## INSTRUCTIONS FOR THE TASK
Leave the images aside and output every entry exactly.

(SOURCE DATA Opens)

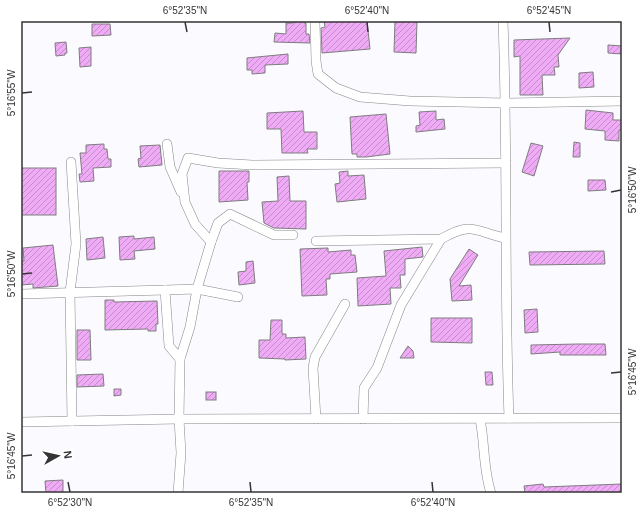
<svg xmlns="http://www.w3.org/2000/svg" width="643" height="514" font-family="Helvetica,sans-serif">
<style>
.building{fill:url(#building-hatch);stroke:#7e7c7f}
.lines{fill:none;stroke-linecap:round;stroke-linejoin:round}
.minor-casing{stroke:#878689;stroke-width:10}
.minor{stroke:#fff;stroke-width:9}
.ticks{fill:none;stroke:#343335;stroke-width:1.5}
.neatline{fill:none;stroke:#343335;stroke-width:1.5}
.ticks-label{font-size:10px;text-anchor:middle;fill:#343335}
</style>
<defs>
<pattern id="building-hatch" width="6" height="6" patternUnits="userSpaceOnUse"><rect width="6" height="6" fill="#f0abf7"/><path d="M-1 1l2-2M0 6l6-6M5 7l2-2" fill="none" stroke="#c38cc9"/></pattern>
</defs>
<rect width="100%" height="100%" fill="#fbfafe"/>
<g class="building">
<path d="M293,21h11v2h2v11h3l1,9 -36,-1 1,-9 11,1v-11h7z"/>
<path d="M324,21h43l3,28 -48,4 -1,-25 4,-1z"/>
<path d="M395,21h22l-1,32 -22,-1z"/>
<path d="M92,24h18l1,11 -19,1z"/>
<path d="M570,38l-12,17 1,12h-5l1,8h-13l1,20h-23v-39l-6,1v-17z"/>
<path d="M66,42l1,11h-2v2l-9,1 -1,-13z"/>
<path d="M608,45l14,1v8l-14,-1z"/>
<path d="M91,47v19l-11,1 -1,-19z"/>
<path d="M288,54v10l-23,1v8l-13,1v-4h-5v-12z"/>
<path d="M593,72l1,15 -15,1v-15z"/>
<path d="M586,110l27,3v7h9v10h-3v11l-14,-1v-9l-20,-2z"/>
<path d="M303,111l1,21h13v17h-10l1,4h-26l-1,-24h-14v-16z"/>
<path d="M436,111v9l8,-1 1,10 -29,3v-6l4,-1 -1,-13z"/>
<path d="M386,114l4,40 -24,3h-9v-3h-5l-2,-37z"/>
<path d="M574,142l6,1v14h-7z"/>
<path d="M531,143l12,3 -9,30 -12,-4z"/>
<path d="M104,144v5h3l1,10h3v8l-18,1 1,13 -14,1 -1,-8h3l-2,-21h6v-8z"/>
<path d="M160,145l2,20 -23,2 -1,-8 3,-1 -1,-12z"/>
<rect x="21" y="168" width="35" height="47"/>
<path d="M219,171h30v11h-2l1,18 -29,2z"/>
<path d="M348,171v5l16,-1 2,24 -29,3 -2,-18 5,-1 -1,-11z"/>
<path d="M289,176l1,25h16v28l-32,-1 -10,-5 -2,-21 16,-1 -1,-24z"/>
<path d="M588,180h17l1,10 -18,1z"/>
<path d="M134,236v3l20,-2 1,12 -21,2 1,8 -15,1 -1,-23z"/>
<path d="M103,237l2,21 -18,2 -1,-21z"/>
<path d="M53,245l5,41 -25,2v-4l-12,1v-24h3l-1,-13z"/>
<path d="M422,247l1,10 -18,2v16h-5l1,13h-11l1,16 -33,2 -1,-28 29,-2 -2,-25z"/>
<path d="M328,248v4l23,-2v5h4l2,17 -27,2v5h-4l1,16 -25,1 -2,-47z"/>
<path d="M469,249l9,6 -19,31 12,-1 1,15 -20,1 -2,-22z"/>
<path d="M604,251l1,13 -75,1 -1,-13z"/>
<path d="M253,261l2,22 -16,2 -1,-13 8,-1v-9z"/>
<path d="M105,300h9v2l43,-1 1,23h-2v7h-8v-2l-43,1z"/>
<path d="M537,309l1,23 -13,1 -1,-23z"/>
<path d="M431,318h41v25l-41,-1z"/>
<path d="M271,320h11v14h4v4l19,-1 1,22 -21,1v-1l-26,-1v-18h11z"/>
<path d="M77,330h13l1,30h-14z"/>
<path d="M578,344h27l1,11h-46v-3l-29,2v-9z"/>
<path d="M408,346l5,5 1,7h-14z"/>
<path d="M485,372h7l1,13h-7z"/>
<path d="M103,374l1,12 -27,1v-12z"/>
<path d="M114,389h7v6l-7,1z"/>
<rect x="206" y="392" width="10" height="8"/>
<path d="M63,480v13h-17l-1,-12z"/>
<path d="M543,484l1,3 78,-3v9h-97l-1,-7z"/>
</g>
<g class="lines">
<defs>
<g id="minor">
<path d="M315,21l1,40 2,13 18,14 24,9 50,4 96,2 116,-2"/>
<path d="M503,21c5,132 1,265 6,397"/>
<path d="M167,144l3,23 11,25"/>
<path d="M71,162l5,82 -6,48 2,129"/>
<path d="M316,241l125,-2c31,-18 33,-8 64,-1"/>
<path d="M211,242l-16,-18 -10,-22 -3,-28 6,-16 30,5 34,2 254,-2"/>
<path d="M21,294l144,-4"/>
<path d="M180,359l-11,-13 -4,-56 32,-1 41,8"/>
<path d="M316,419l-3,-51 2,-11 30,-53"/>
<path d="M363,419l1,-31 13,-20 24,-63 40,-66"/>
<path d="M480,419c5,25 3,50 11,74"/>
<path d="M21,422l158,-3 443,-1"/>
<path d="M178,493l3,-40 -2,-34 1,-60 10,-32 7,-38 14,-47 7,-19 12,-9 44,21h19"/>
</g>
</defs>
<use href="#minor" class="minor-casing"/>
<use href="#minor" class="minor"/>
</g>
<path class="ticks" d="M185,22l2,10M367,22l1,10M549,22l1,10M22,93l10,-1M611,192l10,-2M22,274l10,-1M611,373l10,-1M22,456l10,-1M68,482l2,10M250,482l1,10M432,482l1,10"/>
<rect width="643" height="514" fill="none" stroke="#ffffff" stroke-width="44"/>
<g transform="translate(58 456) rotate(82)" stroke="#ffffff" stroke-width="3" paint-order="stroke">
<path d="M0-3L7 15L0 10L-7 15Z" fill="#343335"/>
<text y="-6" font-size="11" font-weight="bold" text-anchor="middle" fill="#343335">N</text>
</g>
<rect x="22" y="22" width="599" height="470" class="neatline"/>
<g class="ticks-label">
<text x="185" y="14">6°52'35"N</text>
<text x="367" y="14">6°52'40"N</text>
<text x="549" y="14">6°52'45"N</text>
<text transform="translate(11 93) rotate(-90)" y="4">5°16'55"W</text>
<text transform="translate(632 190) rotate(-90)" y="4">5°16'50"W</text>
<text transform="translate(11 274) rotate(-90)" y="4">5°16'50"W</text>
<text transform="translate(632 372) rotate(-90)" y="4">5°16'45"W</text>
<text transform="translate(11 456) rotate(-90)" y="4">5°16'45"W</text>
<text x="70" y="506">6°52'30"N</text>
<text x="251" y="506">6°52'35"N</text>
<text x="433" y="506">6°52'40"N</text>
</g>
</svg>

(SOURCE DATA Closes)

## TASK SOLUTION
<svg xmlns="http://www.w3.org/2000/svg" width="643" height="514" font-family="Helvetica,sans-serif">
<style>
.building{fill:url(#building-hatch);stroke:#7e7c7f}
.lines{fill:none;stroke-linecap:round;stroke-linejoin:round}
.minor-casing{stroke:#878689;stroke-width:10}
.minor{stroke:#fff;stroke-width:9}
.ticks{fill:none;stroke:#343335;stroke-width:1.5}
.neatline{fill:none;stroke:#343335;stroke-width:1.5}
.ticks-label{font-size:10px;text-anchor:middle;fill:#343335}
</style>
<defs>
<pattern id="building-hatch" width="6" height="6" patternUnits="userSpaceOnUse"><rect width="6" height="6" fill="#f0abf7"/><path d="M-1 1l2-2M0 6l6-6M5 7l2-2" fill="none" stroke="#c38cc9"/></pattern>
</defs>
<rect width="100%" height="100%" fill="#fbfafe"/>
<g class="building">
<path d="M293,21h11v2h2v11h3l1,9 -36,-1 1,-9 11,1v-11h7z"/>
<path d="M324,21h43l3,28 -48,4 -1,-25 4,-1z"/>
<path d="M395,21h22l-1,32 -22,-1z"/>
<path d="M92,24h18l1,11 -19,1z"/>
<path d="M570,38l-12,17 1,12h-5l1,8h-13l1,20h-23v-39l-6,1v-17z"/>
<path d="M66,42l1,11h-2v2l-9,1 -1,-13z"/>
<path d="M608,45l14,1v8l-14,-1z"/>
<path d="M91,47v19l-11,1 -1,-19z"/>
<path d="M288,54v10l-23,1v8l-13,1v-4h-5v-12z"/>
<path d="M593,72l1,15 -15,1v-15z"/>
<path d="M586,110l27,3v7h9v10h-3v11l-14,-1v-9l-20,-2z"/>
<path d="M303,111l1,21h13v17h-10l1,4h-26l-1,-24h-14v-16z"/>
<path d="M436,111v9l8,-1 1,10 -29,3v-6l4,-1 -1,-13z"/>
<path d="M386,114l4,40 -24,3h-9v-3h-5l-2,-37z"/>
<path d="M574,142l6,1v14h-7z"/>
<path d="M531,143l12,3 -9,30 -12,-4z"/>
<path d="M104,144v5h3l1,10h3v8l-18,1 1,13 -14,1 -1,-8h3l-2,-21h6v-8z"/>
<path d="M160,145l2,20 -23,2 -1,-8 3,-1 -1,-12z"/>
<rect x="21" y="168" width="35" height="47"/>
<path d="M219,171h30v11h-2l1,18 -29,2z"/>
<path d="M348,171v5l16,-1 2,24 -29,3 -2,-18 5,-1 -1,-11z"/>
<path d="M289,176l1,25h16v28l-32,-1 -10,-5 -2,-21 16,-1 -1,-24z"/>
<path d="M588,180h17l1,10 -18,1z"/>
<path d="M134,236v3l20,-2 1,12 -21,2 1,8 -15,1 -1,-23z"/>
<path d="M103,237l2,21 -18,2 -1,-21z"/>
<path d="M53,245l5,41 -25,2v-4l-12,1v-24h3l-1,-13z"/>
<path d="M422,247l1,10 -18,2v16h-5l1,13h-11l1,16 -33,2 -1,-28 29,-2 -2,-25z"/>
<path d="M328,248v4l23,-2v5h4l2,17 -27,2v5h-4l1,16 -25,1 -2,-47z"/>
<path d="M469,249l9,6 -19,31 12,-1 1,15 -20,1 -2,-22z"/>
<path d="M604,251l1,13 -75,1 -1,-13z"/>
<path d="M253,261l2,22 -16,2 -1,-13 8,-1v-9z"/>
<path d="M105,300h9v2l43,-1 1,23h-2v7h-8v-2l-43,1z"/>
<path d="M537,309l1,23 -13,1 -1,-23z"/>
<path d="M431,318h41v25l-41,-1z"/>
<path d="M271,320h11v14h4v4l19,-1 1,22 -21,1v-1l-26,-1v-18h11z"/>
<path d="M77,330h13l1,30h-14z"/>
<path d="M578,344h27l1,11h-46v-3l-29,2v-9z"/>
<path d="M408,346l5,5 1,7h-14z"/>
<path d="M485,372h7l1,13h-7z"/>
<path d="M103,374l1,12 -27,1v-12z"/>
<path d="M114,389h7v6l-7,1z"/>
<rect x="206" y="392" width="10" height="8"/>
<path d="M63,480v13h-17l-1,-12z"/>
<path d="M543,484l1,3 78,-3v9h-97l-1,-7z"/>
</g>
<g class="lines">
<defs>
<g id="minor">
<path d="M315,21l1,40 2,13 18,14 24,9 50,4 96,2 116,-2"/>
<path d="M503,21c5,132 1,265 6,397"/>
<path d="M167,144l3,23 11,25"/>
<path d="M71,162l5,82 -6,48 2,129"/>
<path d="M316,241l125,-2c31,-18 33,-8 64,-1"/>
<path d="M211,242l-16,-18 -10,-22 -3,-28 6,-16 30,5 34,2 254,-2"/>
<path d="M21,294l144,-4"/>
<path d="M180,359l-11,-13 -4,-56 32,-1 41,8"/>
<path d="M316,419l-3,-51 2,-11 30,-53"/>
<path d="M363,419l1,-31 13,-20 24,-63 40,-66"/>
<path d="M480,419c5,25 3,50 11,74"/>
<path d="M21,422l158,-3 443,-1"/>
<path d="M178,493l3,-40 -2,-34 1,-60 10,-32 7,-38 14,-47 7,-19 12,-9 44,21h19"/>
</g>
</defs>
<use href="#minor" class="minor-casing"/>
<use href="#minor" class="minor"/>
</g>
<path class="ticks" d="M185,22l2,10M367,22l1,10M549,22l1,10M22,93l10,-1M611,192l10,-2M22,274l10,-1M611,373l10,-1M22,456l10,-1M68,482l2,10M250,482l1,10M432,482l1,10"/>
<rect width="643" height="514" fill="none" stroke="#ffffff" stroke-width="44"/>
<g transform="translate(58 456) rotate(82)" stroke="#ffffff" stroke-width="3" paint-order="stroke">
<path d="M0-3L7 15L0 10L-7 15Z" fill="#343335"/>
<text y="-6" font-size="11" font-weight="bold" text-anchor="middle" fill="#343335">N</text>
</g>
<rect x="22" y="22" width="599" height="470" class="neatline"/>
<g class="ticks-label">
<text x="185" y="14">6°52'35"N</text>
<text x="367" y="14">6°52'40"N</text>
<text x="549" y="14">6°52'45"N</text>
<text transform="translate(11 93) rotate(-90)" y="4">5°16'55"W</text>
<text transform="translate(632 190) rotate(-90)" y="4">5°16'50"W</text>
<text transform="translate(11 274) rotate(-90)" y="4">5°16'50"W</text>
<text transform="translate(632 372) rotate(-90)" y="4">5°16'45"W</text>
<text transform="translate(11 456) rotate(-90)" y="4">5°16'45"W</text>
<text x="70" y="506">6°52'30"N</text>
<text x="251" y="506">6°52'35"N</text>
<text x="433" y="506">6°52'40"N</text>
</g>
</svg>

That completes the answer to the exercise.